I cani “sociali” contro il disagio: case di reclusione e bullismo
Negli ultimi decenni in Italia gli Interventi Assistiti con gli Animali si sono moltiplicati e hanno assunto anche una veste più professionale, in particolare dopo l'introduzione delle Linee guida ministeriali. Si è allargato anche il campo di impiego dei cani: fra le molte esperienze realizzate negli ultimi anni, sono molto significative per la loro novità quelle effettuate nelle case di reclusione e quelle per contrastare il fenomeno del bullismo.
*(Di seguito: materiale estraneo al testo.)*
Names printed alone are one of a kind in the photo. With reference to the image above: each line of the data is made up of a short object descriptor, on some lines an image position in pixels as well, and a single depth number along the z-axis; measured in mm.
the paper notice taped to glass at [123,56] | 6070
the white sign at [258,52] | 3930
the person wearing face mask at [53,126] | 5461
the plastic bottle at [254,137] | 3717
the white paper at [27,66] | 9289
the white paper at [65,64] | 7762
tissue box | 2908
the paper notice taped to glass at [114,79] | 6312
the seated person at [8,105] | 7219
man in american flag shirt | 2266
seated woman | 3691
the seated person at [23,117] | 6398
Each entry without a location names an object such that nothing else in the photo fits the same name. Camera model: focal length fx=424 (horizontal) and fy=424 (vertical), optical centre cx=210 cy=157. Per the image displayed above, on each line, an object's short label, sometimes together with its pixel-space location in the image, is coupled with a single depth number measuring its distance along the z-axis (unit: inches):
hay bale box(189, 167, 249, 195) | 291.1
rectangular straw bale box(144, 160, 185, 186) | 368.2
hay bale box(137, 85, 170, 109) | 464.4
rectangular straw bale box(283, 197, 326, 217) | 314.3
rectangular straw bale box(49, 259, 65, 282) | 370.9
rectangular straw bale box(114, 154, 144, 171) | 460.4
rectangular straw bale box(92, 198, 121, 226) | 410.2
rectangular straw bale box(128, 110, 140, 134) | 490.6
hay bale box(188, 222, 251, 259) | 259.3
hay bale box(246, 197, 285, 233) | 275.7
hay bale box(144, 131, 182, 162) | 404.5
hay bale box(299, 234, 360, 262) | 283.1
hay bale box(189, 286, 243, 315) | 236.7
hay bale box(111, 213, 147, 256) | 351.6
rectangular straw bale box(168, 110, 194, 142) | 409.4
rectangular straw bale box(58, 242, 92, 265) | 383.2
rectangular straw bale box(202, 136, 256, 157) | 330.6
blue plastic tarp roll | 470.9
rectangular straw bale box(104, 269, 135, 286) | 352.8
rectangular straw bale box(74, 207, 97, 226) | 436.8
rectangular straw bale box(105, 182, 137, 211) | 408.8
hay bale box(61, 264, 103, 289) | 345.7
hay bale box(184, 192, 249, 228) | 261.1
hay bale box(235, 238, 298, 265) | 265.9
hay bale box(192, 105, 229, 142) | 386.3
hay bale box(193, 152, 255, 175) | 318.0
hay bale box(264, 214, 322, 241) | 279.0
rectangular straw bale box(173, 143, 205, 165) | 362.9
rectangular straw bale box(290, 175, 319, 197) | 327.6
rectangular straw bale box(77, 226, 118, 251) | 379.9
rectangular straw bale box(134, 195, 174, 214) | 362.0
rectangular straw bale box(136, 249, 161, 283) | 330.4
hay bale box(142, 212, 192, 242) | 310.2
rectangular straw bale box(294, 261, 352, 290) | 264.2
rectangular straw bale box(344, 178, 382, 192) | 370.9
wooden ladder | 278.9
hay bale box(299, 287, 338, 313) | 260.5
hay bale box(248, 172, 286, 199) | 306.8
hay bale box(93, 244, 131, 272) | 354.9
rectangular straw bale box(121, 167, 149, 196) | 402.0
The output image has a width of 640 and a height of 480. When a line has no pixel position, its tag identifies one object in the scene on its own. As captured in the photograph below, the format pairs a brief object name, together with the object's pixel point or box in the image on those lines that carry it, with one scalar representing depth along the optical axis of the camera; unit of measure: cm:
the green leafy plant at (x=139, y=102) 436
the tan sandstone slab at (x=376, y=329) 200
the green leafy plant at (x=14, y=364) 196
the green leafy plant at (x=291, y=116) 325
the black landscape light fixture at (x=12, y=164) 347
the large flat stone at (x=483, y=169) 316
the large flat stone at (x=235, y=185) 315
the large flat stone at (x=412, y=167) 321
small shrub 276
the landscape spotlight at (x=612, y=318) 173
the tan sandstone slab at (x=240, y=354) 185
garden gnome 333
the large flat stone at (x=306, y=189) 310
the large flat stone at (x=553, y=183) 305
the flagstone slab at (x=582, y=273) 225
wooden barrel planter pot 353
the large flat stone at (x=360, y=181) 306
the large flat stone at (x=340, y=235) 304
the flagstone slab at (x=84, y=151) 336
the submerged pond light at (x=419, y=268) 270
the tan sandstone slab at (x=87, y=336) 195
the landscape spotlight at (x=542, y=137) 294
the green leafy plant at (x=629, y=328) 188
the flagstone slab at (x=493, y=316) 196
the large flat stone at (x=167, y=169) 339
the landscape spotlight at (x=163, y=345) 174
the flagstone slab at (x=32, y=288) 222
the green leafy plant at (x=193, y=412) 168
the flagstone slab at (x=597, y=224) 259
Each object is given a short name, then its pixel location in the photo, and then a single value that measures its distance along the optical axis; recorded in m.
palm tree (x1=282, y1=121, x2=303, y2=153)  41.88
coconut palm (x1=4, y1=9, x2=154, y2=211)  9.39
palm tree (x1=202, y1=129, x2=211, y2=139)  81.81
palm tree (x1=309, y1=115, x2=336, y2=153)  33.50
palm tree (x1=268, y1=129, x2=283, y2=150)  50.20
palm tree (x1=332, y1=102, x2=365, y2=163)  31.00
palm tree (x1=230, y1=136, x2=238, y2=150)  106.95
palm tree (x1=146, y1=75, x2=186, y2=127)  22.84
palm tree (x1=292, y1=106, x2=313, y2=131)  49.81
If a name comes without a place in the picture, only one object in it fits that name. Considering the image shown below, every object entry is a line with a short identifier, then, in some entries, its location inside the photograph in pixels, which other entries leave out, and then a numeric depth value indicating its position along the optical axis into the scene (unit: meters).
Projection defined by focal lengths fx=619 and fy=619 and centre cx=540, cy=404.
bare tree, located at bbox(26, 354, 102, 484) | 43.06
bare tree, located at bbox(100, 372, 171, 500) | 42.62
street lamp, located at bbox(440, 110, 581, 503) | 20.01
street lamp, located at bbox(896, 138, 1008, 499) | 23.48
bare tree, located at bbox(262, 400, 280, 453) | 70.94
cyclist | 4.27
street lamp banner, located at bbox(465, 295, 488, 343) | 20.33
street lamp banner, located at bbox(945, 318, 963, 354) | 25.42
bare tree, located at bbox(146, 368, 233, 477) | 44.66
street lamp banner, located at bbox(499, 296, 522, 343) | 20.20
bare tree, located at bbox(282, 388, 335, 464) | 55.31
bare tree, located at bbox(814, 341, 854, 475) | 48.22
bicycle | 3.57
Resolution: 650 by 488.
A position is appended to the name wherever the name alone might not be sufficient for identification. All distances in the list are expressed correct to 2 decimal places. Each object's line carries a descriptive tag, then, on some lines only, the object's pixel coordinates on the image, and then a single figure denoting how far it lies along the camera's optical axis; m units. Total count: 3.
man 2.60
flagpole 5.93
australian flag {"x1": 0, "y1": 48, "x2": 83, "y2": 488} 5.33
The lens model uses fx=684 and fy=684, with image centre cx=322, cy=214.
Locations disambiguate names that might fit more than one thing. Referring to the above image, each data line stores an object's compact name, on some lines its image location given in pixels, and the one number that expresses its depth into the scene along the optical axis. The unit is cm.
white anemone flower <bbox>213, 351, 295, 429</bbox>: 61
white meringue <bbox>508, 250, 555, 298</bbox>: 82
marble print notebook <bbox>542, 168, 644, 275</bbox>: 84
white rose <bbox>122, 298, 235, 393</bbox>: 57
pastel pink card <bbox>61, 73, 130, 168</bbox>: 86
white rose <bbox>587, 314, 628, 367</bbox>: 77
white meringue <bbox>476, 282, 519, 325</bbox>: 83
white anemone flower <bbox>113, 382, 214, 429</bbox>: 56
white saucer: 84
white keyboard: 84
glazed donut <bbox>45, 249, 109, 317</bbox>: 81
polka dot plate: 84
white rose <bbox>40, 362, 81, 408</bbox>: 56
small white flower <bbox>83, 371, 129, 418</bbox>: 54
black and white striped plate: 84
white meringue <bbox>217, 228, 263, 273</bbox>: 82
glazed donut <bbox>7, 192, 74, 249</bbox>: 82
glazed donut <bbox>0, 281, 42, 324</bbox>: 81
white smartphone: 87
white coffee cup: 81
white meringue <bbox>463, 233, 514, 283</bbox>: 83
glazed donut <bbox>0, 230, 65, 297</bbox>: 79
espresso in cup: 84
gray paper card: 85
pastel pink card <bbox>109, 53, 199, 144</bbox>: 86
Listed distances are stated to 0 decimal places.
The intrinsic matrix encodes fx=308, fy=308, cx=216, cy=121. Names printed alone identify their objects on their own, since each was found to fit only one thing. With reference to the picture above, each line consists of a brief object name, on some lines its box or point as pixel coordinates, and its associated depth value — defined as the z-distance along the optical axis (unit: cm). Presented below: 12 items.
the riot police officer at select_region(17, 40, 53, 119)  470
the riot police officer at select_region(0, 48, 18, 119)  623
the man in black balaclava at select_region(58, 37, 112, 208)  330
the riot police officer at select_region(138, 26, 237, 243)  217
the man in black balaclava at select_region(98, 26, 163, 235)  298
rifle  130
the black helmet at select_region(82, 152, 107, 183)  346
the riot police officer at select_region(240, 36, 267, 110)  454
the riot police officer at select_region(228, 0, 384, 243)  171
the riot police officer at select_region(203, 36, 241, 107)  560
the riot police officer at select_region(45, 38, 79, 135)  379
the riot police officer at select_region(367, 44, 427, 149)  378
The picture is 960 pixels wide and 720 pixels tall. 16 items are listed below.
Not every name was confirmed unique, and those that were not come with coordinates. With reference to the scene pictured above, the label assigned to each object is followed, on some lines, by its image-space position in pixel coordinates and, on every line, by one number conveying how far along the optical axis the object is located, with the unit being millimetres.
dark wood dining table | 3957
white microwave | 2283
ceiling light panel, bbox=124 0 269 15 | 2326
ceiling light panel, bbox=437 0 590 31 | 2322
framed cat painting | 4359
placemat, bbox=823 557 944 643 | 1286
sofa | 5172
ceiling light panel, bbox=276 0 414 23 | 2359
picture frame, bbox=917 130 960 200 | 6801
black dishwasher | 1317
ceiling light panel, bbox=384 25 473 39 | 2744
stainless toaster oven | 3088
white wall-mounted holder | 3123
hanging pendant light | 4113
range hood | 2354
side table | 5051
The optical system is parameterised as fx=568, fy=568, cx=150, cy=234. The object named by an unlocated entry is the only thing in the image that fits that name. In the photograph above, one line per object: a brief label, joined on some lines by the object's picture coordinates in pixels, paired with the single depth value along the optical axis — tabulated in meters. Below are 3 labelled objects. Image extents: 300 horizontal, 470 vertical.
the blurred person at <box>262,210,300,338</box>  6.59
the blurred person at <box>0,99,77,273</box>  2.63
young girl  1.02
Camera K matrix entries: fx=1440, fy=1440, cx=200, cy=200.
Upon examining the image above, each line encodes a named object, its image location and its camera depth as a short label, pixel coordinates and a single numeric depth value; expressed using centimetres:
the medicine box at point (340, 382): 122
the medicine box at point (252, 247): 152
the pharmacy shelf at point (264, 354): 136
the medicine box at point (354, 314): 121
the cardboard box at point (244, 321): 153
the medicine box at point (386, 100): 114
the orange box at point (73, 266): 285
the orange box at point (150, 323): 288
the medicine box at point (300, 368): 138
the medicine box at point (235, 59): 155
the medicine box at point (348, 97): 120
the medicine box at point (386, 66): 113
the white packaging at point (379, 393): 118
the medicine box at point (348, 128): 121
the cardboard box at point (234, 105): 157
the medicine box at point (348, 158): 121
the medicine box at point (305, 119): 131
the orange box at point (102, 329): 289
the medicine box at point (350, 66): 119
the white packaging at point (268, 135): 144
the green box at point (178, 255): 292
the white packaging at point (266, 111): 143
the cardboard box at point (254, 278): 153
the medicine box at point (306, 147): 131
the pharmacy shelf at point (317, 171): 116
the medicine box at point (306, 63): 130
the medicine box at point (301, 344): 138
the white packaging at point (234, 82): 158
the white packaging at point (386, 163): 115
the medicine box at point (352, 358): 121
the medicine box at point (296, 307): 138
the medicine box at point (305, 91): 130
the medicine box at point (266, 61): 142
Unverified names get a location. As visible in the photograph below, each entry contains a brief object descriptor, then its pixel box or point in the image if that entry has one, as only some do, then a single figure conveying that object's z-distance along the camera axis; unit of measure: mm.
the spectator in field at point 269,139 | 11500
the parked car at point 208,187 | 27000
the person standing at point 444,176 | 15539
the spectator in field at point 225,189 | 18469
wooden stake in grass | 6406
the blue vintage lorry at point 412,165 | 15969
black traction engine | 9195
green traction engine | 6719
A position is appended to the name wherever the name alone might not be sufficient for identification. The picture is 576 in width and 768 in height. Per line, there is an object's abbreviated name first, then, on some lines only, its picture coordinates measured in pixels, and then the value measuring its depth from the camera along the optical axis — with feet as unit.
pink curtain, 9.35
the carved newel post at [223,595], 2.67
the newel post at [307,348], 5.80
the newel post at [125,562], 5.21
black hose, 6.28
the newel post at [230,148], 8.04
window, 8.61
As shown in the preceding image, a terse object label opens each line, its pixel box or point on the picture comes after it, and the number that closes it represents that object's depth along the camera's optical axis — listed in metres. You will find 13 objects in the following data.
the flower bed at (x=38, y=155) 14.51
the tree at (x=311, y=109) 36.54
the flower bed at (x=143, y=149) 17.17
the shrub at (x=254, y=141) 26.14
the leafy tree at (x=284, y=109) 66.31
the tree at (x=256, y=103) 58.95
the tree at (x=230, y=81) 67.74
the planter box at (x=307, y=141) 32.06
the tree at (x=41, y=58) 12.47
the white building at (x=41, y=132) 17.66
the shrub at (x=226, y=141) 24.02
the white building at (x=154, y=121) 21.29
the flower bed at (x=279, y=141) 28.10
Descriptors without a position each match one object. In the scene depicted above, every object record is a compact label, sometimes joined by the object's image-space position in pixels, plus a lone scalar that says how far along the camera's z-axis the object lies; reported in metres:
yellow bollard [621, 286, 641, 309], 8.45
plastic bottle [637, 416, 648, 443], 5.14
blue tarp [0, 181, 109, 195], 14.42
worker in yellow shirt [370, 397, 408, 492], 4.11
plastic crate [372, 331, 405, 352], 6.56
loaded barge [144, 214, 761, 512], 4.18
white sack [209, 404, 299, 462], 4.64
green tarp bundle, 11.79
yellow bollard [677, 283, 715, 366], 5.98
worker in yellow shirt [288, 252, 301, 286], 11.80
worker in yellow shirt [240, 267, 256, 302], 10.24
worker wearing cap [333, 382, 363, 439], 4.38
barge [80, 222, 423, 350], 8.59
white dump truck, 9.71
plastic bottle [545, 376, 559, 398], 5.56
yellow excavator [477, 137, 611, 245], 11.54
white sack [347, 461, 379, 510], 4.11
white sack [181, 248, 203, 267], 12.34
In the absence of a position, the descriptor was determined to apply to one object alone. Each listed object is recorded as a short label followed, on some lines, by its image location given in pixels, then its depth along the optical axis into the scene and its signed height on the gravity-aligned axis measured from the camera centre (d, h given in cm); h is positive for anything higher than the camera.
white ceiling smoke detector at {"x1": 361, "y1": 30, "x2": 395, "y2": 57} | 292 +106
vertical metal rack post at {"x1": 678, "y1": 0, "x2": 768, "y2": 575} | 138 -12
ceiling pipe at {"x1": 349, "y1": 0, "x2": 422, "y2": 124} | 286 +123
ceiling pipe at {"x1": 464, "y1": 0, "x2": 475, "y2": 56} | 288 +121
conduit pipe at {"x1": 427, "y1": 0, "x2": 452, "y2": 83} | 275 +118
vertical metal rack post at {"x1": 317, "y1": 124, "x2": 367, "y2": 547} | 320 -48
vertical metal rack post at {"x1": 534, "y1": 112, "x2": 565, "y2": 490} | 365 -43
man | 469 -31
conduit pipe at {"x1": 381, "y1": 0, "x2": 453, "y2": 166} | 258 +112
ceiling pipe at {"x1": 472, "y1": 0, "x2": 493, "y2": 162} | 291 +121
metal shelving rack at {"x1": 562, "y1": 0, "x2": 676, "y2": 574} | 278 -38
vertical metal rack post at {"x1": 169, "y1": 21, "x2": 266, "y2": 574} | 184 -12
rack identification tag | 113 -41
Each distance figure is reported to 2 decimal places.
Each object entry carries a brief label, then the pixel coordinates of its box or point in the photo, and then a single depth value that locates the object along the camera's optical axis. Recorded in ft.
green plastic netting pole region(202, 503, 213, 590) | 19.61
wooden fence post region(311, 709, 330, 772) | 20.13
Nelle carceri, gli interventi forniscono occasioni di impegno, distrazione, divertimento e studio: i detenuti interagiscono con i cani dopo un breve corso cinofilo.
I bambini e adolescenti bullizzati (e i bulli stessi) traggono grande giovamento dalla relazione con il cane: poterlo accudire, giocarci e fargli svolgere esercizi migliora la loro autostima e infonde serenità e sicurezza.
I ragazzi bullizzati, che hanno subito violenze fisiche e psicologiche, hanno grande difficoltà ad aprirsi per raccontare i propri vissuti: temono di non essere creduti, di essere derisi e di subire altre violenze e intimidazioni. Hanno difficoltà a elaborare e superare queste esperienze e tendono a chiudersi sempre più in se stessi. Il cane offre loro una forma di comunicazione che li stimola a uscire dalla paura e dall'isolamento e offre momenti di spensieratezza che alleggeriscono la situazione. Per i bulli il problema principale è quello di gestire le emozioni violente come la rabbia e l'aggressività. Il tipo di cane viene scelto secondo la persona con cui deve interagire: per esempio, cani più "dolci" come Labrador e piccoli meticci sono stati impiegati con i bullizzati, cani più "forti" come Pittbull e American Staffordshire per i bulli.
Un obiettivo complementare del progetto era quello di avvicinarli al cane per incoraggiarli a coltivare una passione e anche di cominciare a valutare l'idea di trovare un'occupazione lavorativa nel campo cinofilo.